◆ Instructions to follow
Copy the lines of the entries below verbatim, beginning with the line containing "Czym jest bonding i kiedy" and continuing through the line containing "Tarnowscy strażacy walczą ze skutkami burz.", with both of those lines included.

----

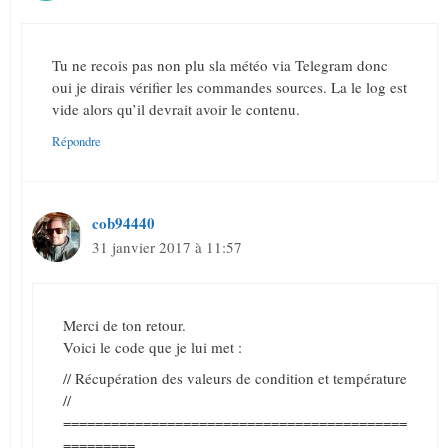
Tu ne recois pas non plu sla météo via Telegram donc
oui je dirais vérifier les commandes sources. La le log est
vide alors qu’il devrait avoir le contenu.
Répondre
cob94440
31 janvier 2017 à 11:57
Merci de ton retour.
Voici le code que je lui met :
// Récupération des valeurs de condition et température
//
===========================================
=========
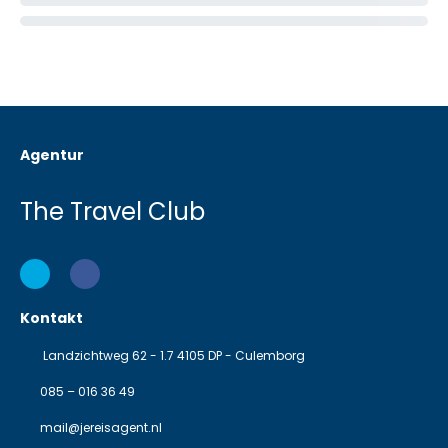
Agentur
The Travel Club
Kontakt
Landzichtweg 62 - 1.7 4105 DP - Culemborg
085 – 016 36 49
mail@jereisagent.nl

----

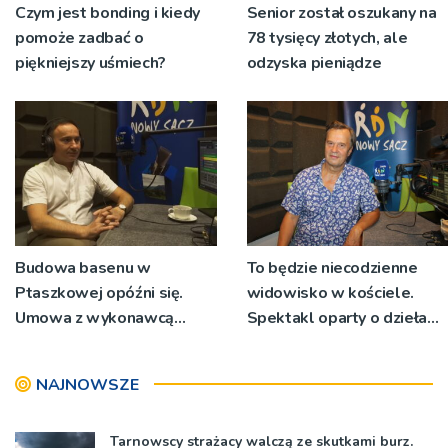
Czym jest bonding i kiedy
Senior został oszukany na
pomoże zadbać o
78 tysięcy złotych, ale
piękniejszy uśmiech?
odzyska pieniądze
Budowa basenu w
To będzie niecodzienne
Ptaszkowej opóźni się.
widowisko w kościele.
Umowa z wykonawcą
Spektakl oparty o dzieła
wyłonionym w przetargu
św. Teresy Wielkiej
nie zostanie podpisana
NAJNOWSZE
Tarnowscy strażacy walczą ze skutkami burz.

----

◆ Answer for this exercise
Czym jest bonding i kiedy
Senior został oszukany na
pomoże zadbać o
78 tysięcy złotych, ale
piękniejszy uśmiech?
odzyska pieniądze
Budowa basenu w
To będzie niecodzienne
Ptaszkowej opóźni się.
widowisko w kościele.
Umowa z wykonawcą
Spektakl oparty o dzieła
wyłonionym w przetargu
św. Teresy Wielkiej
nie zostanie podpisana
NAJNOWSZE
Tarnowscy strażacy walczą ze skutkami burz.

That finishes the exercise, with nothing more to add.